Living in a single-room apartment in a large rooming house, Rose Hudd, a sixty-year-old woman, dotes on her taciturn husband, Bert. She talks about her wish to avoid the cold and dark outside. When Bert leaves to drive his van for work, a young couple arrives hoping to speak to the landlord about a room for rent. Rose is concerned to learn from the couple that a man in the unlit basement told them her room was going vacant. Rose talks with the landlord, who explains that a man has been waiting all weekend in the basement to speak with her. The man, who is blind and Black, comes to the room and tells Rose that her father says it is time to come home. Rose initially rejects his message, but soon she touches the man's face and head as though she is blind herself. Bert comes home and attacks the man, who lies inert after Bert kicks his head against the stove.
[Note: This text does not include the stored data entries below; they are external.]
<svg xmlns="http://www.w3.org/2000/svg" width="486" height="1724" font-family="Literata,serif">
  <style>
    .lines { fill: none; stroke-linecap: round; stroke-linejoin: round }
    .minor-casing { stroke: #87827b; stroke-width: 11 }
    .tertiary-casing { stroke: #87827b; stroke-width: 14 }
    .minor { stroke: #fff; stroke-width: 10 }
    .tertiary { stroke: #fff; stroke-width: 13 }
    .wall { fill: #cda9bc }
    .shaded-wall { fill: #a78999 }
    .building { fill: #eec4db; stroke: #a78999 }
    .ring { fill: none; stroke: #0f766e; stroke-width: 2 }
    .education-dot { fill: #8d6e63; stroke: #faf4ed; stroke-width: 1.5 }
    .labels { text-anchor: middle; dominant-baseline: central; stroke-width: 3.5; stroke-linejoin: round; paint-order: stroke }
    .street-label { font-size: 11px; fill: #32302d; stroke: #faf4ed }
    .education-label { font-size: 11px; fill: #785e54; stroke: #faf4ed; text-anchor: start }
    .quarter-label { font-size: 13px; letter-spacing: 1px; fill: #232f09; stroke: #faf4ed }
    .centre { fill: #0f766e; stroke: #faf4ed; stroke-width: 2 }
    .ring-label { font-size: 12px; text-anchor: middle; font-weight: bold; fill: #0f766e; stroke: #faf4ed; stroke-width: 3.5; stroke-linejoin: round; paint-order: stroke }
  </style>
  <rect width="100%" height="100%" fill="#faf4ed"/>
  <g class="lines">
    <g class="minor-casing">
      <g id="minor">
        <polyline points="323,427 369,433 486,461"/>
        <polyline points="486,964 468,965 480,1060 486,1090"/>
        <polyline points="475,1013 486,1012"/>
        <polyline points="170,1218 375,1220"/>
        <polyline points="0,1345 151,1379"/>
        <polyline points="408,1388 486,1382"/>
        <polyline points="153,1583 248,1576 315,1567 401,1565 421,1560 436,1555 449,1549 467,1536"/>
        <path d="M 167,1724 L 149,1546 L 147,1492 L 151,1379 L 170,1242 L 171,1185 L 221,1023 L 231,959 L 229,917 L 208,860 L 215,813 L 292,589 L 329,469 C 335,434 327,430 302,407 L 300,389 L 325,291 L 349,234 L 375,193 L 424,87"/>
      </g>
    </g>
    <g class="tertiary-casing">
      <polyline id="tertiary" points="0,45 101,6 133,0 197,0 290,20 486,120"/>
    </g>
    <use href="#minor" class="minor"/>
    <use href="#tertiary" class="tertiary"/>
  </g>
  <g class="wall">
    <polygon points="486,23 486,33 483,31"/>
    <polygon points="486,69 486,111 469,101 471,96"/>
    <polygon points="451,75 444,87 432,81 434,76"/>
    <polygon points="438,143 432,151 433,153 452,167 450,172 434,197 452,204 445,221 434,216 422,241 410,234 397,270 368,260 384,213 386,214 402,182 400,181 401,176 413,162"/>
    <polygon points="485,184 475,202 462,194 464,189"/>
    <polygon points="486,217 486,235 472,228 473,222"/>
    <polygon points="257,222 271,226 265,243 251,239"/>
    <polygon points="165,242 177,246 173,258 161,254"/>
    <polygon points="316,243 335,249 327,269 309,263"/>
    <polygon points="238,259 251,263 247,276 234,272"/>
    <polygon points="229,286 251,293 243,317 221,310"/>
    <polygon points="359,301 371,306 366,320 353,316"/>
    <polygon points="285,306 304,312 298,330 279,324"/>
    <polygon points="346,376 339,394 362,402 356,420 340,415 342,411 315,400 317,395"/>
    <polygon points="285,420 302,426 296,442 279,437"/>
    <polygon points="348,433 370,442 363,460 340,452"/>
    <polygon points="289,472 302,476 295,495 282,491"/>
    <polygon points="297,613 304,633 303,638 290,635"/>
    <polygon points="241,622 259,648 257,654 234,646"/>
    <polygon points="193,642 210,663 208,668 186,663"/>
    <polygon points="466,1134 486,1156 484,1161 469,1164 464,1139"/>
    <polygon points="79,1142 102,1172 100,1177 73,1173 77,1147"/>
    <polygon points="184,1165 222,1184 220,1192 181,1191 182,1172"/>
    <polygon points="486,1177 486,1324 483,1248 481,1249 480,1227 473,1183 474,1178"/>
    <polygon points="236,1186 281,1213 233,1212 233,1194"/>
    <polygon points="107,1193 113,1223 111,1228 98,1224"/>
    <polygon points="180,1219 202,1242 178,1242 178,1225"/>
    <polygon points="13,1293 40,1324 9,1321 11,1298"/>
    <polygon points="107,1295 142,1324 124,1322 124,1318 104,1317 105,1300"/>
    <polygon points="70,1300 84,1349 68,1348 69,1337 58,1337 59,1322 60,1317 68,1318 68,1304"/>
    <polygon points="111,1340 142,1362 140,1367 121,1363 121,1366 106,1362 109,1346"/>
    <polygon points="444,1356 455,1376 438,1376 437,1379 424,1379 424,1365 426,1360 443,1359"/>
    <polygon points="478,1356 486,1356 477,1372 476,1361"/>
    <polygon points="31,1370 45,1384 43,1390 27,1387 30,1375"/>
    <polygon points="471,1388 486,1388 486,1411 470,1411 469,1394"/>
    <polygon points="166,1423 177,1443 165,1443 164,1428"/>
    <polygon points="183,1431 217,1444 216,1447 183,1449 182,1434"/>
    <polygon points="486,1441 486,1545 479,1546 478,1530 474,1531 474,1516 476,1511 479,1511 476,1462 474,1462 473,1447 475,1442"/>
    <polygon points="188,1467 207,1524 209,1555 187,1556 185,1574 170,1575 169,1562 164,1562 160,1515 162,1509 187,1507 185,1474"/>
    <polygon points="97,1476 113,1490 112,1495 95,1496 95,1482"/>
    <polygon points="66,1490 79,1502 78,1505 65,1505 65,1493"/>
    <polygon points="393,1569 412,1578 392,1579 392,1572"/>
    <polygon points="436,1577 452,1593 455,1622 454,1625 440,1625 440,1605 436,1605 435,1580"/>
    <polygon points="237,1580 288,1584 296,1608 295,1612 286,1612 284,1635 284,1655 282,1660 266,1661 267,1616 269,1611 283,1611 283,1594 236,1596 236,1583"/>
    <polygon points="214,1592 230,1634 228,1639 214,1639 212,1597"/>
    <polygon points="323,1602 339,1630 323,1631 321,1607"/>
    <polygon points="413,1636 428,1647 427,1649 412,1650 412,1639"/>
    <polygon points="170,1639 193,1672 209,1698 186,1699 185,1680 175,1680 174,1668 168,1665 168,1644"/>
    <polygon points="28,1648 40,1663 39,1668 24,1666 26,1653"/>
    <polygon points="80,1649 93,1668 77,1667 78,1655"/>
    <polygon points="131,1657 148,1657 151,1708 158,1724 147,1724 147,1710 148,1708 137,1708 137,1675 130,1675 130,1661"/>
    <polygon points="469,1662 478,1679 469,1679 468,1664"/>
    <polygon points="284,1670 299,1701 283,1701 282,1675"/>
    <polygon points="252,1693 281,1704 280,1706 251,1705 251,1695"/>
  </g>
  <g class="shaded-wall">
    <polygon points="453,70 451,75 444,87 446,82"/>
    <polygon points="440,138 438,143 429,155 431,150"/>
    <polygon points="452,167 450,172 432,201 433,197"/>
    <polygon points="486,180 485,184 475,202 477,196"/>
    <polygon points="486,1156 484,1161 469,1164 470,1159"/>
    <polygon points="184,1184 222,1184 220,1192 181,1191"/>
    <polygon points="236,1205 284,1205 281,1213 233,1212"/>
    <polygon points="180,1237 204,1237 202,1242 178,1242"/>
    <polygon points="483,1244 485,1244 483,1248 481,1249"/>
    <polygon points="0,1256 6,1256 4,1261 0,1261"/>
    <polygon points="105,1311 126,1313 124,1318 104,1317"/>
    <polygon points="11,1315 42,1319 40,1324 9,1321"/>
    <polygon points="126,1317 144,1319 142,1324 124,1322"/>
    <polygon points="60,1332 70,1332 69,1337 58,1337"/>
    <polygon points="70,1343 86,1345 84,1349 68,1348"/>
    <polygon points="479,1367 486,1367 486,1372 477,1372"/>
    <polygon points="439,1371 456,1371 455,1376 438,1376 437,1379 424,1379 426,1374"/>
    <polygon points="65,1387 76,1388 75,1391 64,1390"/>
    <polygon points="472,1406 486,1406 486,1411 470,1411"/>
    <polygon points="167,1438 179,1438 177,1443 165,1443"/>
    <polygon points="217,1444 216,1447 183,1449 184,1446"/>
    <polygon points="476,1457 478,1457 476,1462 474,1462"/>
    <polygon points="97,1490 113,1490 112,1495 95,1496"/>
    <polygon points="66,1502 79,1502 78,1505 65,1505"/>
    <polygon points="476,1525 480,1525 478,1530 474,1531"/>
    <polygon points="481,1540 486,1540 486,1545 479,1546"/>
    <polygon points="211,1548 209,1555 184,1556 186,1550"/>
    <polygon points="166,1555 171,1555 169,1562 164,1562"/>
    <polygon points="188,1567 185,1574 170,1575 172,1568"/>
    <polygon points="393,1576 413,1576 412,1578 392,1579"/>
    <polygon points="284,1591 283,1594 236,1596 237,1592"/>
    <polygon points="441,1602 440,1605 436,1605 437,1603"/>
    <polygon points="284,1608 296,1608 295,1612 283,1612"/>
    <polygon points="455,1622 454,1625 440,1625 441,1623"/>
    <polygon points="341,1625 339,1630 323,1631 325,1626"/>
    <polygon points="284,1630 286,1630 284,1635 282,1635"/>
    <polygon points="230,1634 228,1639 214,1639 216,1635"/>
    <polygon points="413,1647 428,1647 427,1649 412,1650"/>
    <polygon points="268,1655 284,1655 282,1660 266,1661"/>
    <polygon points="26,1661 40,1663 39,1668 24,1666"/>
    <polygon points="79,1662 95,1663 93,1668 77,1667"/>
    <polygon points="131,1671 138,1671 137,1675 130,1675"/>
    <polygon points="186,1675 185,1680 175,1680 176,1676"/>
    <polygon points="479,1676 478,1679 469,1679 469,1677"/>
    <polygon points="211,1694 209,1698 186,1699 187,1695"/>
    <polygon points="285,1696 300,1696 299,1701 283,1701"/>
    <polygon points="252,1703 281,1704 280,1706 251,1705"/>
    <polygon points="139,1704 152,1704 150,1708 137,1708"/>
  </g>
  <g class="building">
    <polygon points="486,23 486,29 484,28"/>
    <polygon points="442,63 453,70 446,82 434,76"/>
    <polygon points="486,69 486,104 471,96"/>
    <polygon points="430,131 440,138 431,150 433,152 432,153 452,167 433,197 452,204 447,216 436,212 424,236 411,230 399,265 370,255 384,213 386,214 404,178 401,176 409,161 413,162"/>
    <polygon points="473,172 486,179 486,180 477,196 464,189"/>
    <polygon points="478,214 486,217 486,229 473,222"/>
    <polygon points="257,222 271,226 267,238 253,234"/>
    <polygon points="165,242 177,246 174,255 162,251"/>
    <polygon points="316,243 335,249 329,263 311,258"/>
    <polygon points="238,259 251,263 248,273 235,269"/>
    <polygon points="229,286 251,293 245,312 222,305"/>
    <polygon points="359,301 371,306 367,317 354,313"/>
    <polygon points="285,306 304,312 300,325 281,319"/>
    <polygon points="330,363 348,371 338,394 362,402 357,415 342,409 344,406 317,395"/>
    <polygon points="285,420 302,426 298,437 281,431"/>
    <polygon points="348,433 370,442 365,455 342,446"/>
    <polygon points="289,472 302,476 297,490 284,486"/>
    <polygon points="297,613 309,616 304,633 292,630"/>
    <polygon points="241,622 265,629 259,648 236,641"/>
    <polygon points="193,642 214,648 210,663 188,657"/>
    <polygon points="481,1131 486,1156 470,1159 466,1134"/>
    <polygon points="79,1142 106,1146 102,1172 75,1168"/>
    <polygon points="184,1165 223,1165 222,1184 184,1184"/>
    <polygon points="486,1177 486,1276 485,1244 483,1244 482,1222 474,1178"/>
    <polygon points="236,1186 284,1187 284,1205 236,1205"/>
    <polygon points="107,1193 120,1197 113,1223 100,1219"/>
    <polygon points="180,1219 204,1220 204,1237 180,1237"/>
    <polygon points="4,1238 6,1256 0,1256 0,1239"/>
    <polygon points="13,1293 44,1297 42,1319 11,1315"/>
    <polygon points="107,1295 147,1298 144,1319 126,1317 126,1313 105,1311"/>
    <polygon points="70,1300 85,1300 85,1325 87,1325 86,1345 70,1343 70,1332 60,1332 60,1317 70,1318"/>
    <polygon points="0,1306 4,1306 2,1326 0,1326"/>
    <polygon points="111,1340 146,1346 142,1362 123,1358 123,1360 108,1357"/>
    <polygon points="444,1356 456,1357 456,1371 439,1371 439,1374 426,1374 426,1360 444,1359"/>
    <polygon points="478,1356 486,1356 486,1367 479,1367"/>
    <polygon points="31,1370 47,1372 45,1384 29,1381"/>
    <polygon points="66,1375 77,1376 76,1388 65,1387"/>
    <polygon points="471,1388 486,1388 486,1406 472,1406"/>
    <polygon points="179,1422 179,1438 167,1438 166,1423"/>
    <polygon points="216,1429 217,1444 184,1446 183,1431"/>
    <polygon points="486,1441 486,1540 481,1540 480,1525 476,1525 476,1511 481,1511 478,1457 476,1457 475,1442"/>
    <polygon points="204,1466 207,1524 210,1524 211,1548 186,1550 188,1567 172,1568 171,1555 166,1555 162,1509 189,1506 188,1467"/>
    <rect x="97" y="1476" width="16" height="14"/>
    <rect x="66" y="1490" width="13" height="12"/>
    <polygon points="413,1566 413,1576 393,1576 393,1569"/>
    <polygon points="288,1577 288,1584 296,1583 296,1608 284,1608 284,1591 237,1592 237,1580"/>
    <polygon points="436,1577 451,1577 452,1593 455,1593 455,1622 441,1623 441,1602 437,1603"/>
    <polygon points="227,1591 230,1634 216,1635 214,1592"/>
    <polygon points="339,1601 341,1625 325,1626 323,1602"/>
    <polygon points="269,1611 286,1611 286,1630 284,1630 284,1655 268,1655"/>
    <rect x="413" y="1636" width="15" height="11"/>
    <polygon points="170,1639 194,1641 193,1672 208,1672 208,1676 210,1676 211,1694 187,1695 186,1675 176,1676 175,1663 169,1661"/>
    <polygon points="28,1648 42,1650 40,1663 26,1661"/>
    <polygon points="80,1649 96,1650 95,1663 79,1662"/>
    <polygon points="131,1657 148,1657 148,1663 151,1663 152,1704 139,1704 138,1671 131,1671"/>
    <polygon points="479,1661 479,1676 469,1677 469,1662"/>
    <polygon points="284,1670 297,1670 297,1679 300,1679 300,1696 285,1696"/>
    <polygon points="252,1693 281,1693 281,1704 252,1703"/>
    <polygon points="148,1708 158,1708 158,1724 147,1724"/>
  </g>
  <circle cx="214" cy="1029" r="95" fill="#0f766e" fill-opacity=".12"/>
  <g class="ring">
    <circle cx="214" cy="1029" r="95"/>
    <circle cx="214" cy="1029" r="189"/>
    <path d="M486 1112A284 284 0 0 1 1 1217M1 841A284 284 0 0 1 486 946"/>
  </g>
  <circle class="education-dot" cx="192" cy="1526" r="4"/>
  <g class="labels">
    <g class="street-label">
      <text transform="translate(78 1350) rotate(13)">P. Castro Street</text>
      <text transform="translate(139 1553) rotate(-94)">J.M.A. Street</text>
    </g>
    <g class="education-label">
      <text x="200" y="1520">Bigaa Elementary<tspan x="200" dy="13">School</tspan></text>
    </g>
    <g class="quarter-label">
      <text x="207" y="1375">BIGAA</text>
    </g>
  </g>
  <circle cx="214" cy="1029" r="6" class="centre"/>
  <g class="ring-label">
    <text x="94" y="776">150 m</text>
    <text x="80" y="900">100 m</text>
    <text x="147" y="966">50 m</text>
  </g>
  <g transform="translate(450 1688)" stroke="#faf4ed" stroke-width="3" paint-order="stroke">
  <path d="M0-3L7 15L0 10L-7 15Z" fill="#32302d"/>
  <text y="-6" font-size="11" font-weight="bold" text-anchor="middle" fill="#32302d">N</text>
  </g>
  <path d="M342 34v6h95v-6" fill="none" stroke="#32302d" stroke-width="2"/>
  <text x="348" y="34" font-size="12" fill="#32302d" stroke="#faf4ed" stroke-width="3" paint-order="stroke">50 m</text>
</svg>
The play ends with Rose realizing she can no longer see.
Exploring themes of alienation, communication breakdown, and uncertainty, The Room juxtaposes the mundanity of social graces with a growing sense of fear and bewilderment. Some critics refer to this combination of elements—also present in other Pinter plays written around the same time—as a "comedy of menace." Left open to interpretation, The Room makes associations between the blind visitor and the Grim Reaper, suggesting he may be there to bring Rose into the afterlife; in going blind herself, Rose may be taking the man's place as an emissary from the underworld.
According to the legend surrounding the composition of The Room, Pinter wrote the play over several days in 1957 at the request of his friend Henry Woolf, who played the landlord, Mr. Kidd, in the first amateur stagings in 1957 and 1958. A Pinter-directed production was professionally staged in 1960 as part of a double bill with The Dumb Waiter. In 1987, Robert Altman directed TV-movie adaptations of The Room and The Dumb Waiter as halves of a two-part special called Basements.